EL TRAUMA DEL ABUSO SEXUAL

 

 

Los abusos sexuales ocurren mucho más frecuentemente de lo que creemos, pero sus víctimas suelen caer presas del silencio; resultado de la culpa y la vergüenza de sentirse responsables.

¿Quiénes cometen estos abusos? De pequeños nos dicen que tengamos cuidado con los extraños, que nos pueden hacer daño, que no vayamos con personas desconocidas. Sin embargo, la mayoría de abusos sexuales en la infancia y adolescencia son cometidos por personas muy cercanas, personas que son aparentemente afectuosas y agradables. Personas que jamás uno podría pensar que le harían daño, y menos, de esa manera: los propios padres, que buscan un sustituto a sus insatisfacciones; los tíos o abuelos; los cuidadores; o el personal doméstico, son quienes abusan de la ignorancia y de la inocencia de los niños.

Estas personas adultas confunden los juegos de los niños con los deseos de una persona madura sexualmente, y comienzan actos sexuales sin pensar en las consecuencias (tan terribles para la víctima). Confunden la ternura de un niño, con el deseo sexual del adulto.

¿Cómo afecta el abuso sexual al comportamiento y los sentimientos del niño? Su primera reacción será de rechazo, odio, desagrado, y opondrá una violenta resistencia. Verbalizará un “¡¡déjame!!” al agresor, salvo que esté inhibida por un temor intenso. Y es que los niños se sienten física y moralmente indefensos; su personalidad es aún débil para protestar; incluso mentalmente, la fuerza y la autoridad aplastante de los adultos los dejan mudos.

=== CÓMO HACERLO ===
Reproduce sin cambios el fragmento del texto sobre el abuso sexual que comienza con "EL TRAUMA DEL" y sigue hasta "de sentirse responsables.".

[Entradas tomadas de una colección]

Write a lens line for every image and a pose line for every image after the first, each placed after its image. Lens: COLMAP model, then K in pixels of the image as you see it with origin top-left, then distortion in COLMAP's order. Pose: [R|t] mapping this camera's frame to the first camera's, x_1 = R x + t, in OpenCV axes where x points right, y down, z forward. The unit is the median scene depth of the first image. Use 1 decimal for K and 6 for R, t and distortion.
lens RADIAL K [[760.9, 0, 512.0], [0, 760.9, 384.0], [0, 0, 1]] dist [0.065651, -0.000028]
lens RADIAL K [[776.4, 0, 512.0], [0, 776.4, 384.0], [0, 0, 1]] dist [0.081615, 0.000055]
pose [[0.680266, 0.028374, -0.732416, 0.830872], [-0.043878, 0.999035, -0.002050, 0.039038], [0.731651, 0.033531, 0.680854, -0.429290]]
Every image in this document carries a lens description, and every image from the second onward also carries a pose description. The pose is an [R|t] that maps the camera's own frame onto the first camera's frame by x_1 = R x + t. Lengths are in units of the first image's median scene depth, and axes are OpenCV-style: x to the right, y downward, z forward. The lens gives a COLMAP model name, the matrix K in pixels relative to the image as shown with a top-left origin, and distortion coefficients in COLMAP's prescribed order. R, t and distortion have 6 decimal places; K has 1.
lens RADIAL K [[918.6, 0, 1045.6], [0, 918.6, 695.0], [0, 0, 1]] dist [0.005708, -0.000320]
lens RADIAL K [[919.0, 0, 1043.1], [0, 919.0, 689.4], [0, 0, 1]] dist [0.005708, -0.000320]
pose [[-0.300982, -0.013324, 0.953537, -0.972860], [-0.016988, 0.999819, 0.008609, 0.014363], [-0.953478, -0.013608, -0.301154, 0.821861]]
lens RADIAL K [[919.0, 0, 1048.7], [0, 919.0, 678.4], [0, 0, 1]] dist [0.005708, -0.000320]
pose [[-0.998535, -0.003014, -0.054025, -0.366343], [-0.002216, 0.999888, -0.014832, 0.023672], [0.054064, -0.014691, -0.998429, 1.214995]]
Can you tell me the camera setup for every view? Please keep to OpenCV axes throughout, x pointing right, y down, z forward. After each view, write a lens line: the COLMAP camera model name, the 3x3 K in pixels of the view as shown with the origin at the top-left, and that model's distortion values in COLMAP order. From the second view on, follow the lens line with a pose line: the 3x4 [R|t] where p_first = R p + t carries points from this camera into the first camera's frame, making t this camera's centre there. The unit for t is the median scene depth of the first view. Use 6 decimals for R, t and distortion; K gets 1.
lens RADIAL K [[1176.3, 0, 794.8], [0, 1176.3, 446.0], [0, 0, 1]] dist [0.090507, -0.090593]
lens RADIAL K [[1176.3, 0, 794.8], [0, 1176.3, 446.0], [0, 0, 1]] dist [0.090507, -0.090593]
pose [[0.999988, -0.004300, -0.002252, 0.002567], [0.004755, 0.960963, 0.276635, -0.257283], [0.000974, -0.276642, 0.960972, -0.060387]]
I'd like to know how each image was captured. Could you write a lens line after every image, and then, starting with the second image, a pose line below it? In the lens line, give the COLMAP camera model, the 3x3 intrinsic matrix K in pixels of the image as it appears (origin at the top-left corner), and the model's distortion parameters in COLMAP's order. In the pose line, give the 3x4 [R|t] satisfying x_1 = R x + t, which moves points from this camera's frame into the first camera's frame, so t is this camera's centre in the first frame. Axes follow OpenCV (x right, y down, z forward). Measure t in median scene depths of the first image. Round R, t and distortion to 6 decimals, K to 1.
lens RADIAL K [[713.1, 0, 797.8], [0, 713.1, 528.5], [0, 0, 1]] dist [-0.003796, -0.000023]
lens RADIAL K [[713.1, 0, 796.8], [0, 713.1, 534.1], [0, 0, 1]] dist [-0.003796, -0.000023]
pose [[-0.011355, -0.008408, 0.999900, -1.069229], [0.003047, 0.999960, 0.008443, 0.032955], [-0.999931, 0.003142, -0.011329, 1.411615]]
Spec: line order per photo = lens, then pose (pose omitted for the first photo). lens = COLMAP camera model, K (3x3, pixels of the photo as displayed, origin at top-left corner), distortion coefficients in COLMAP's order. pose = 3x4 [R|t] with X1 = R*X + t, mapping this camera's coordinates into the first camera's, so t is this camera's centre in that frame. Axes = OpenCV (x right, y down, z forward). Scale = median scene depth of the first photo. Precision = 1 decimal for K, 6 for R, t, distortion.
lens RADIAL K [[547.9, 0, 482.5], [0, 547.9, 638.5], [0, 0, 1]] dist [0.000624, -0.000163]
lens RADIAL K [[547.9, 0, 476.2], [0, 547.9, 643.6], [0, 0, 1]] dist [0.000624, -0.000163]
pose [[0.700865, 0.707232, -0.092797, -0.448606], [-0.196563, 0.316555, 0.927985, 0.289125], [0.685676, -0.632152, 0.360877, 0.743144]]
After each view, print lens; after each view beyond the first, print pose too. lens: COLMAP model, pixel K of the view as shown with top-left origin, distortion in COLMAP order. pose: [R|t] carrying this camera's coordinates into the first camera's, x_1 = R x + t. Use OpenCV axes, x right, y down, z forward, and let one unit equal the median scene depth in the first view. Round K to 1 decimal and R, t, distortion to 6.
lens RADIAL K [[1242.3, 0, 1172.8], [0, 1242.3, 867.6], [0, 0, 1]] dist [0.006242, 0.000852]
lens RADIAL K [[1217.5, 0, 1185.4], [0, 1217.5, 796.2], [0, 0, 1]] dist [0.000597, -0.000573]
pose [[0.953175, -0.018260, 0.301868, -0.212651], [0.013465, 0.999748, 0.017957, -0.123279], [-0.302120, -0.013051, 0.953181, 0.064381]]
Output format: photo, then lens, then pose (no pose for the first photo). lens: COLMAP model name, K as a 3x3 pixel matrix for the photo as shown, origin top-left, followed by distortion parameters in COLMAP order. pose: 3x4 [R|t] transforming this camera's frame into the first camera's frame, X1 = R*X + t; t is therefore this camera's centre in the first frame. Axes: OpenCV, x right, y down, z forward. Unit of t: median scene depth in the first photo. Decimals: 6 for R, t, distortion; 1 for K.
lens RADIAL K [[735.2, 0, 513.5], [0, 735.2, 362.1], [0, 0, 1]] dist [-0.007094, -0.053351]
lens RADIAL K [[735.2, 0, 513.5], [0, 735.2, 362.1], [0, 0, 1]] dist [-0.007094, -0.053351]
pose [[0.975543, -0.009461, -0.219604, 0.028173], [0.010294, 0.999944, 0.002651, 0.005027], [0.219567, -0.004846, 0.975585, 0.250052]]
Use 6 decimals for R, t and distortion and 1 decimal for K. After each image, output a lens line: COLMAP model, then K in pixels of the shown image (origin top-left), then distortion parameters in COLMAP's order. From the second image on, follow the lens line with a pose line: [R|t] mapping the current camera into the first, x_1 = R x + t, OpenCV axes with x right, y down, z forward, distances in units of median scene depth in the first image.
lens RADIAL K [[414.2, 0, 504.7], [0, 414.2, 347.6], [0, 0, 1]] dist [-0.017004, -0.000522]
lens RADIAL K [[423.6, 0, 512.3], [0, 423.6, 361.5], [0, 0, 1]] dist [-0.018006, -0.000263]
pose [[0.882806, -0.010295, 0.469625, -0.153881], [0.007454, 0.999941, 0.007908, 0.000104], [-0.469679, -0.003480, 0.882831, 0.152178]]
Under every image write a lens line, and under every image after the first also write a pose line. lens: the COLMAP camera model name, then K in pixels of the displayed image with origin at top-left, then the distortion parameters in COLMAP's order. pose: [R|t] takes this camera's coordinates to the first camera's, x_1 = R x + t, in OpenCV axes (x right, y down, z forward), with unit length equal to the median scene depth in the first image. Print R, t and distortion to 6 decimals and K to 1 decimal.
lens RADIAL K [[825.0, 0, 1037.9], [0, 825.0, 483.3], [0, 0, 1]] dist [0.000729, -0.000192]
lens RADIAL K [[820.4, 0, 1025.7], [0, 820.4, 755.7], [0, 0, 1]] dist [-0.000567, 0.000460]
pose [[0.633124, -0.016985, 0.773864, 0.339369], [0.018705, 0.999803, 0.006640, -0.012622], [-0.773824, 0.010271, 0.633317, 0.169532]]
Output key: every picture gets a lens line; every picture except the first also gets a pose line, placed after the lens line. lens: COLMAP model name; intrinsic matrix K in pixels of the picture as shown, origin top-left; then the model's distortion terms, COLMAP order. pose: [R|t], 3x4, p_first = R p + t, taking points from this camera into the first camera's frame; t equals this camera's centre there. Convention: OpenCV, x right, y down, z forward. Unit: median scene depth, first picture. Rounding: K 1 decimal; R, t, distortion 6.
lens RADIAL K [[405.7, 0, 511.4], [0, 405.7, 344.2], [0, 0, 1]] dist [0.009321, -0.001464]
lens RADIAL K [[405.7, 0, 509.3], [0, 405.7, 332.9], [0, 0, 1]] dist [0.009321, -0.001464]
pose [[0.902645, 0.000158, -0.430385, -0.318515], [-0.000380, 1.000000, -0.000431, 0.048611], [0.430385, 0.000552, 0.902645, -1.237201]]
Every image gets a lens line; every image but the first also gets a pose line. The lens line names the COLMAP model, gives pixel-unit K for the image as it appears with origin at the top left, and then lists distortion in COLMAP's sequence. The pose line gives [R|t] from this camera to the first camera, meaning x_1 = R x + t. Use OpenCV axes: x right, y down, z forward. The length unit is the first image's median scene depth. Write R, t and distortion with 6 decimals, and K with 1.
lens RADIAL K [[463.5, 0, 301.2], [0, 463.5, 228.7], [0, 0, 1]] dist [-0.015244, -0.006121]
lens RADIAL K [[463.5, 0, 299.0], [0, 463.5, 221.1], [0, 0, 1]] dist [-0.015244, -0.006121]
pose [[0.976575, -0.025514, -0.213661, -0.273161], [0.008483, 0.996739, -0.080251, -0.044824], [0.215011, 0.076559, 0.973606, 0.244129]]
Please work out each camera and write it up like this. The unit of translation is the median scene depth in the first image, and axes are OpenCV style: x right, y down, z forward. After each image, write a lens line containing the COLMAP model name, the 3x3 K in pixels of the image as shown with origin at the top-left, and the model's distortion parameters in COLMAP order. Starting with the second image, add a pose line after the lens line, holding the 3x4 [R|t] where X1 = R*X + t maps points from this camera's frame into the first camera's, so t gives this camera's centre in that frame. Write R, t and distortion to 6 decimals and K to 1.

=== RESULTADO ===
EL TRAUMA DEL ABUSO SEXUAL

 

 

Los abusos sexuales ocurren mucho más frecuentemente de lo que creemos, pero sus víctimas suelen caer presas del silencio; resultado de la culpa y la vergüenza de sentirse responsables.